Bien que la relation d’Octavio Paz avec le surréalisme soit, d’après ses propres paroles, « tangentielle », elle marque son esprit et son œuvre de manière définitive. Il se trouve uni essentiellement à ses principes de manière indélébile, son regard et sa pensée prennent une orientation différente à partir de sa participation au mouvement et de son amitié avec Breton. Le dialogue entre eux ne s’interrompt jamais. Non seulement il analyse avec perspicacité et profondeur la pensée de l’animateur du surréalisme, en divers textes écrits durant la vie de celui-ci, mais il rédige un beau texte au moment de sa mort, en 1966, et plus tard il lui consacre d’autres pages encore. Lui-même a dit dans André Breton ou la recherche du commencement : « J’avoue que pendant longtemps l’idée de faire ou de dire quelque chose qui pût provoquer sa réprobation m’empêcha de dormir ». Et il déclare, un peu plus loin dans le même texte, que ses raisons d’adhérer au surréalisme n’étaient pas d’ordre esthétique mais éthique. Breton possédait, à ses yeux, une autorité morale indiscutable, et Paz analyse le personnage qu’il admire et aime avec toutes ses contradictions, dans la dimension exacte de son génie, qui n’était pas inférieur, bien que de nature très différente, à celui de Paz lui-même.

Il y a trois points fondamentaux dans l’œuvre d’Octavio Paz, trois points cardinaux qui structurent son œuvre et s’identifient dans une large mesure au surréalisme : la liberté, l’amour et la poésie.
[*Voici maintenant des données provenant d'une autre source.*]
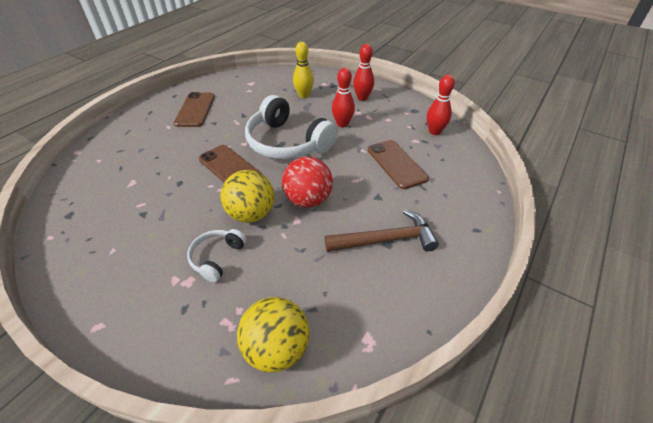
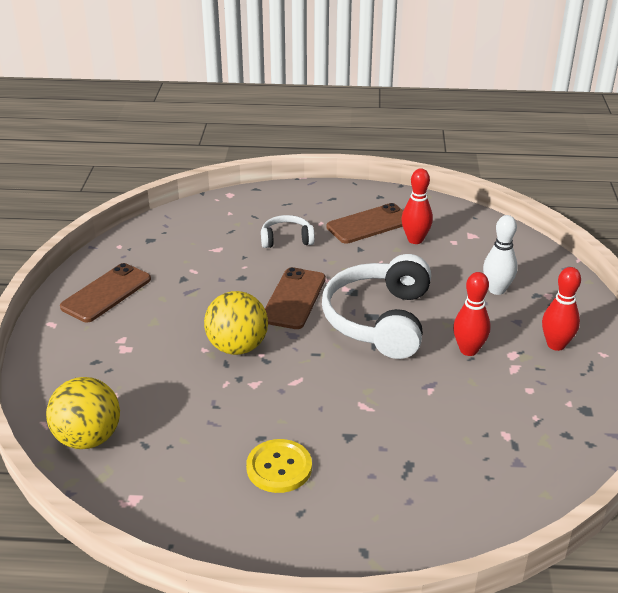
camera: 60 degrees right, 10 degrees down
white headphones [187,229,247,283] -> white headphones moved to [261,215,315,248]
red ball [282,157,333,208] -> none
yellow bowling pin [293,42,314,98] -> white bowling pin [483,215,518,295]
brown hammer [325,210,439,252] -> yellow button [246,439,312,493]
brown phone [368,140,429,189] -> brown phone moved to [60,263,151,322]
red bowling pin [427,75,455,135] -> red bowling pin moved to [402,168,433,244]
Il prend en divers textes et déclarations publiques tout au long de sa vie une position anti-stalinienne, en défendant la liberté sociale comme la liberté de l’esprit. Son livre La flamme double est une sorte de prolongement des textes surréalistes se référant à l’amour, comme "Le Noyau de la comète", essai qui ouvre l’Anthologie de l’amour sublime rassemblée par Benjamin Péret. Dans des livres comme L’Arc et la lyre, Las peras del olmo, et d’autres, Paz définit sa position par rapport à la poésie qui n’est pas éloignée, bien que différente, de la position de Breton.

Son constant dialogue avec Breton est créatif. Même quand il se sépare de lui, il apprécie toujours, à leur juste valeur, ses points de vue. Si Breton a rempli sa destinée en organisant l’activité surréaliste autour de sa personne, en orientant poètes et artistes, en illuminant et en révélant ce qui devait guider leur création, Paz eut la mission non moins noble d’analyser à fond et avec une vue globale l’histoire et les apports du mouvement, de les exposer lucidement et clairement à la compréhension du public, le mexicain du moins, qui autrement se serait totalement fourvoyé par rapport au surréalisme. Sur de nombreux points, sa pensée est un prolongement de celle du leader du mouvement surréaliste, puisqu’elle se concentre sur des thèmes semblables et que cette pensée n’est pas très éloignée de celle de l’auteur de L’Amour fou. Paz a mené continuellement une lutte acharnée, au milieu du matérialisme et du mercantilisme féroces de l’époque actuelle, pour défendre l’amour, la passion, la poésie. Disons, pour conclure – en reprenant la phrase de Jean Schuster lors de la mort de Wolfgang Paalen - : « un seigneur de l’imagination s’efface ».

1. Octavio.Paz, André Breton : la niebla y el relampago dans Estrellas de tres puntas, Edition Vuelta, Mexico D.F., 1996, p.123.
Lourdes Andrade (Mexico D.F. mai 1998),  (traduit par Claude Courtot )
Trois cerises et une sardine, n°5, octobre 1998.